2.3.3 Model training & inference
The fidelity of the extracted features from the model learning stage are evaluated in the training stage on different tasks. It is basically a feedback stage where the performance, in TPE model (Mitchell (2006)), of applying the learned features are evaluated and the error are fed back into the
learning algorithm until a threshold in error is achieved. For example, neural networks are typically trained using the so-called “backpropagation” algorithms that use the error feedback to improve the models. Previously, training of layer-wise learned network in this manner had proven difficult until (Bengio et al. (2007)) introduced techniques for achieving it in a “greedy fashion”. The training process typically includes a regularization function as in the (LeCun et al. (1998a)) without which the error profile would not generally be monotonically decreasing and the model becomes prone to over-fitting.
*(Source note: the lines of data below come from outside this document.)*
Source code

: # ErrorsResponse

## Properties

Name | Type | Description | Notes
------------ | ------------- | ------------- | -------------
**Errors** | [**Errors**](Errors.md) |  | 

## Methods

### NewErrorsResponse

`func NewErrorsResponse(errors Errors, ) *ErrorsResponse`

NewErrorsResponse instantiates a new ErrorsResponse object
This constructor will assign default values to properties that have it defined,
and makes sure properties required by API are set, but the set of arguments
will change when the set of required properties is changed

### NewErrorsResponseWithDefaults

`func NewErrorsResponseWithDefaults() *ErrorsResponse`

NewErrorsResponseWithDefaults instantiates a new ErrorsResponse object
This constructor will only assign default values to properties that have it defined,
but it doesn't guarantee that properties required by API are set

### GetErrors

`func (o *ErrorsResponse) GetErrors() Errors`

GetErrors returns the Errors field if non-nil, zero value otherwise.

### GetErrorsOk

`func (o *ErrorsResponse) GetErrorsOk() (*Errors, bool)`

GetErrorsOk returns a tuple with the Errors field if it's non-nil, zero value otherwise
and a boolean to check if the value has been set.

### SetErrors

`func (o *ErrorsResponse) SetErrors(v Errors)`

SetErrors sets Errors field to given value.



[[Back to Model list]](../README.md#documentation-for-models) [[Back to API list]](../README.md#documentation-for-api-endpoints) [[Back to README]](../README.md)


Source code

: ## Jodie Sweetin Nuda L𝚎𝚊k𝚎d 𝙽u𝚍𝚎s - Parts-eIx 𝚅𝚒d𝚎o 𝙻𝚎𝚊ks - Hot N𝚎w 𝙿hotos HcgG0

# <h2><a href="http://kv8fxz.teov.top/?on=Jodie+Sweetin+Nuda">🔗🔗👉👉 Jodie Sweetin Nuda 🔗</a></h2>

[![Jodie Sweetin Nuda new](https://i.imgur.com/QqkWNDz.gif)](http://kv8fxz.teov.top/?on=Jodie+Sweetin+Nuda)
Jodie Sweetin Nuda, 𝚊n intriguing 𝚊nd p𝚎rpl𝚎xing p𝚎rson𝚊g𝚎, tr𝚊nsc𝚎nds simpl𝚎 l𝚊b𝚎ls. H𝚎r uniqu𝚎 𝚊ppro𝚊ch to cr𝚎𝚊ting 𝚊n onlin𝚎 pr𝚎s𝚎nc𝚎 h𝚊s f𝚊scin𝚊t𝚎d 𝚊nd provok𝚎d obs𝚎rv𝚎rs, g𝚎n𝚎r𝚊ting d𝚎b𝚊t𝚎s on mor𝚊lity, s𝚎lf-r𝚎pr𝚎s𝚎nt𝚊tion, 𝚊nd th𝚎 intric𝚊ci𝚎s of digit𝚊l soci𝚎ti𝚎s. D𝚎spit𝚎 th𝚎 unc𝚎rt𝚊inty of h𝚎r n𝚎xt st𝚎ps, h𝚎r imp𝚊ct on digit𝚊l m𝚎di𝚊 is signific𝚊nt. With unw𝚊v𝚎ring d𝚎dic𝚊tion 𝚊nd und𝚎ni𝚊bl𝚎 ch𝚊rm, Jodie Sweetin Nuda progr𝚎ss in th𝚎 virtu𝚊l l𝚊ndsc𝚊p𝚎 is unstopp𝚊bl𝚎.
During optimizing the model parameters, the momentum-based parameters for example, Nesterov-momentum (Sutskever et al. (2013)) are used to adaptively modify the step sizes in optimization algorithm to reduce the tendency of getting stuck in local minima. Machine learning algorithms other than neural networks have different training schemes. Usually, this is the aspect that differentiates the various machine learning algorithms available. For instance, (Erdogan (2010)) notes that least square regression method and a fisher linear discriminant (FLD) only differ by the presence of a regularization factor in the former’s optimization, training or loss function. The trained model is finally used to perform similar task on a new test data which was either held out of the training set also “out-of-sample” or an entirely new dataset. This final step is called the inference step as statistical decisions are made with the trained models.